L'Organisation mondiale de la santé (OMS) a été épinglée jeudi pour sa mauvaise gestion de l'épidémie d'Ebola qui a frappé certains pays de l'Afrique de l'ouest, par des experts, qui ont réclamé des réformes d'envergure et un doublement de son budget pour éviter d'autres morts «inutiles» à l'avenir.
«Il est crucial d'agir maintenant au niveau de l'OMS et du système global de santé, avant que la dynamique politique actuelle ne s'estompe,» avertissent des chercheurs de l'Institut O'Neill pour la santé globale, basé à Washington, dans la revue médicale britannique The Lancet. En termes de moyens financiers, lls suggèrent notamment un doublement d'ici à 5 ans du budget de l'organisation, qui s'élève actuellement à un peu moins de 4 milliards de dollars (3,5 milliards d'euros).

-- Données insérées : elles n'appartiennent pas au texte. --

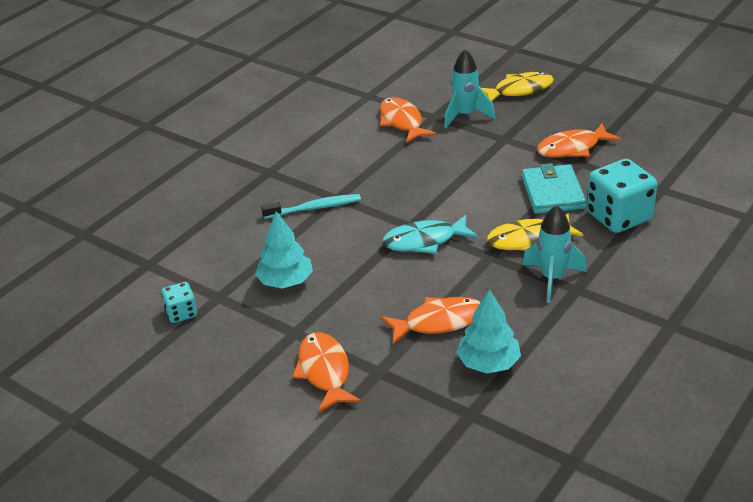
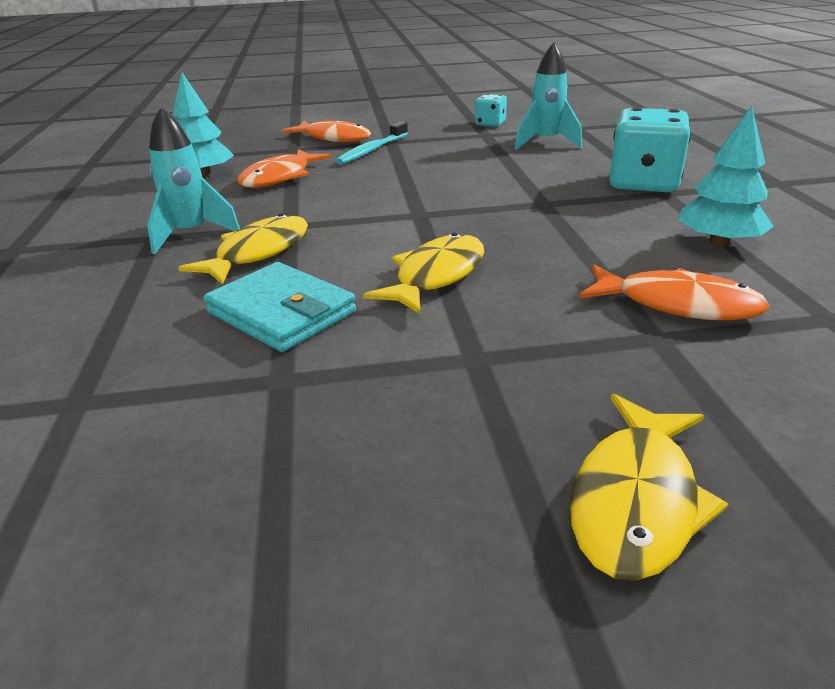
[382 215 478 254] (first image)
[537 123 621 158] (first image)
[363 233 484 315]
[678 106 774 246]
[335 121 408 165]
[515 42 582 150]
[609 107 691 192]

Ils préconisent la création d'un fonds d'urgence spécifique permettant de fournir des fonds dès qu'une éventuelle épidémie sera identifiée. Le bilan de l'épidémie d'Ebola qui frappe depuis l'an dernier trois pays d'Afrique de l'ouest (Liberia, Sierra Leone et Guinée) dépasse désormais 11.000 morts, soit près de la moitié des 26.500 personnes touchées par le virus, selon le dernier bilan fourni jeudi par l'OMS.
L'OMS avait dès l'été dernier été accusée d'avoir mal anticipé l'épidémie et d'avoir réagi avec retard.
Parmi les raisons de ce retard, Lawrence Gostin et Eric Friedman citent une baisse du budget de l'OMS de 500 millions de dollars (440 millions d'euros)en 2011, qui s'est traduite par des réductions d'effectifs, notamment dans son unité des interventions d'urgence. Mais ils évoquent également des «lacunes» dans les réglementations sanitaires internationales destinées à prévenir la dissémination de l'épidémie à travers les frontières.
«Le personnel sanitaire tout comme les fonds nécessaires sont arrivés lentement et de manière imprévisible» relèvent-ils aussi. L'origine de l'épidémie actuelle remonte à un enfant de deux ans découvert en décembre 2013 en Guinée, mais le diagnostic n'avait été confirmé qu'en mars 2014, alors que l'épidémie s'était déjà étendue au Liberia et à la Sierra Leone.
Dès le mois de juin, l'organisation Médecins sans frontières, qui avait fustigé la réponse lente de l'OMS, estimait que l'épidémie n'était «absolument pas sous contrôle», mais l'OMS avait attendu le mois d'août pour décréter une «urgence de santé publique mondiale» et demander une «réponse internationale coordonnée». L'OMS a indiqué qu'elle présenterait des propositions visant à modifier les interventions dans les situations d'urgence, lors d'une réunion organisée d'ici à la fin du mois. Une évaluation indépendante de sa gestion de la crise Ebola est également en cours.